Provided data START

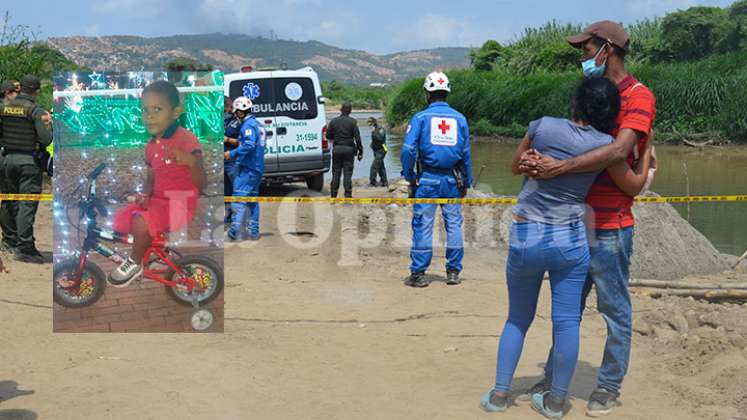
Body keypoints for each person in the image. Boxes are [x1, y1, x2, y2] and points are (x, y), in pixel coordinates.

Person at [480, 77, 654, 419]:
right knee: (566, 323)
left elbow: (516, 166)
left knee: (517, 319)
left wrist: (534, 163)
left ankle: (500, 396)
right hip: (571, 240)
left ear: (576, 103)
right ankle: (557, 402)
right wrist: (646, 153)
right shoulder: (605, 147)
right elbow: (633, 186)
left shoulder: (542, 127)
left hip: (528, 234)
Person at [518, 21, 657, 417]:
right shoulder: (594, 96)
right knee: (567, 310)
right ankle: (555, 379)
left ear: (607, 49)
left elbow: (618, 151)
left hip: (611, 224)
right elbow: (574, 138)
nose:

Provided data END
Provided data START

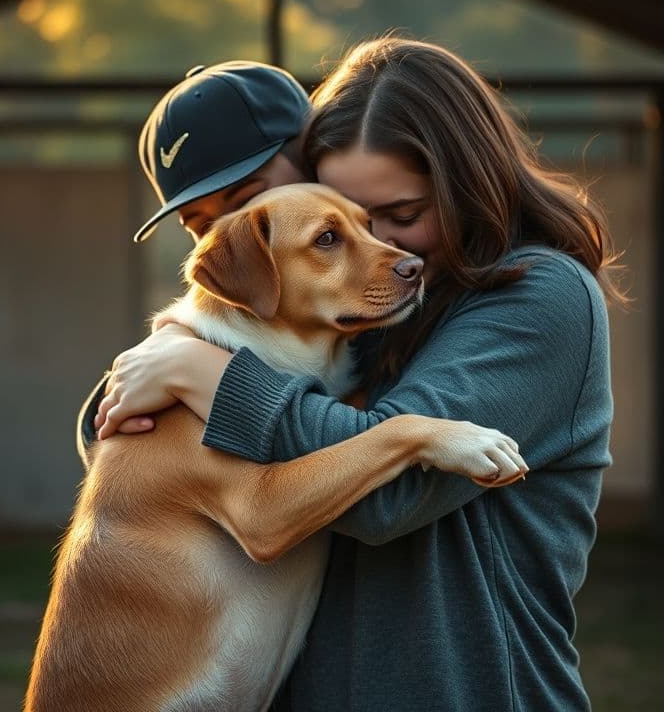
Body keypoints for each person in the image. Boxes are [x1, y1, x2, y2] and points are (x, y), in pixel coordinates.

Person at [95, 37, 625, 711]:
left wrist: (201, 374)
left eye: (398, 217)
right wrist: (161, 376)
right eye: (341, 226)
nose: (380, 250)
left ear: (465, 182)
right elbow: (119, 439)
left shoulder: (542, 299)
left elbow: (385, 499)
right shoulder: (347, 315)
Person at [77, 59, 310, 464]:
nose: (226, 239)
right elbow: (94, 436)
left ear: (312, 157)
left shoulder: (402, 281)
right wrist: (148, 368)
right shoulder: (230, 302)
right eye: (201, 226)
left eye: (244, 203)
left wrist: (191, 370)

Provided data END
Provided data START

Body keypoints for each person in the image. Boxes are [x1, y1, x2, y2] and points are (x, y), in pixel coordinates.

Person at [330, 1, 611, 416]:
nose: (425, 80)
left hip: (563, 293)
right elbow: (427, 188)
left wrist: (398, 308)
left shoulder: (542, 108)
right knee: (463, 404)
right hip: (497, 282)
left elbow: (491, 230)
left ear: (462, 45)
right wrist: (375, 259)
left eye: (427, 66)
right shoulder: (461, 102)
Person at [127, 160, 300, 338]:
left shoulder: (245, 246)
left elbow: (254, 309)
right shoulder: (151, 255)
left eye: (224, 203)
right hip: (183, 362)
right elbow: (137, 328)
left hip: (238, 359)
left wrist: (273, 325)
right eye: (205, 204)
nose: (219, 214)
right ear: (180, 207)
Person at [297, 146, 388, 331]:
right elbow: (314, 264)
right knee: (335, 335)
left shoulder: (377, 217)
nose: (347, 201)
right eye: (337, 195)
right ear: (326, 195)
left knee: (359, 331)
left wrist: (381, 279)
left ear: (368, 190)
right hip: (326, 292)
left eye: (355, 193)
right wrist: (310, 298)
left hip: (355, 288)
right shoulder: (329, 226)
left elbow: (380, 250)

Provided data END

**What this task involves:** Beginning with the line containing "left wrist: (201, 374)" and ending with the line containing "left wrist: (191, 370)", extract those lines exactly from the listing above, and only those.

**Exercise answer:**
left wrist: (201, 374)
left eye: (398, 217)
right wrist: (161, 376)
right eye: (341, 226)
nose: (380, 250)
left ear: (465, 182)
right elbow: (119, 439)
left shoulder: (542, 299)
left elbow: (385, 499)
right shoulder: (347, 315)
Person at [77, 59, 310, 464]:
nose: (226, 239)
right elbow: (94, 436)
left ear: (312, 157)
left shoulder: (402, 281)
right wrist: (148, 368)
right shoulder: (230, 302)
right eye: (201, 226)
left eye: (244, 203)
left wrist: (191, 370)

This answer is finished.